The shock is equally impressive. We ran the sag at 102mm for both tracks we tested on. The shock handles square-edge straights without swapping or deflecting. However, it did seem to have a small problem when encountering rough and choppy ruts. The shock didn’t want to squat down in the rear coming out of corners. We turned out the low-speed compression to soften the rear but it only hindered the bike’s ability to land off jumps without bottoming. Again, heavier or aggressive riders will wish for a firmer spring out back.Ergos are really comfortable even for taller riders. You can get up on the tank easily thanks to the flat seat surface. The on-the-fly clutch adjuster is a welcome touch. Good Excel rims are laced up on the blue tiddler and Yamaha even offers the consumer a heavier flywheel for different track conditions. The new brakes are as powerful, if not slightly better when compared to ’02 YZs.

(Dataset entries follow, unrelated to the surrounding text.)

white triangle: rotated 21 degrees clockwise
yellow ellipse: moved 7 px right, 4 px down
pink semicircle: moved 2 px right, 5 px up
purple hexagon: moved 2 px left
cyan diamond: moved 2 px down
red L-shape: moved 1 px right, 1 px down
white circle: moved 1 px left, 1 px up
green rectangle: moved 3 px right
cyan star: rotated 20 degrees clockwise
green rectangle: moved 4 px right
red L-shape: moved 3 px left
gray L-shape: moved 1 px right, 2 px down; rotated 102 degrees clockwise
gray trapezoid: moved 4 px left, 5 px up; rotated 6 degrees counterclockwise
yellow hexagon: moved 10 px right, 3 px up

With all this in mind, the YZ125 is a great package once again for 2003. Is it the best 125? Only time will tell, and shootout time is coming!What’s hot!
•Improved pull down low
•More top-end power
•Better gear spacing
•Very stable at speed
•Suspension offers an improved feel over ’02
The ’02 YZ125 was a very fast and stable machine, but the ’03 is even better. The power is a little broader–if you can believe that. As soon as you get on the new Yamaha, you can feel the extra boost in bottom-end power. Top-end is slightly improved and the chassis is very stable at high speeds. The YZ is very predictable and does not do anything to surprise the rider. I would, however, like a 50-tooth rear sprocket for most tracks. The suspension was OK for fast, choppy tracks without any big hits, but if you have anything bigger than a tabletop jump at your local track, then you might want to consider heavier springs for both ends. The 2003 YZ125 is a great bike with little improvements that make it an even better bike than last year’s, and that won the 125 shootout. But it is no 250F, though, is it?
–Kris Keefer/5’11″/165 lb/Pro
Much like the YZ250, this year’s YZ125 has remarkable throttle response and very crisp power. Yamaha’s ’03 125 displays all the characteristics of last year’s DR shootout winner with bigger bottom-end power and further revving ability. After riding the new YZ, I could not believe the boys in blue had managed to squeeze even more power out of last year’s very impressive engine. Being right at the weight limit for a competitive 125 pilot makes me very sensitive to motor performance. The new YZ had no problems pulling me around the track, giving me plenty of boost to clear all the jumps. With the bike’s light weight and nimble feel, getting into any line on the course was no problem. Front to back the suspension was very balanced but had a slightly harsh midstroke. With better power and the same plush qualities as last year’s the new YZ125 has a great shot at repeating its shootout results.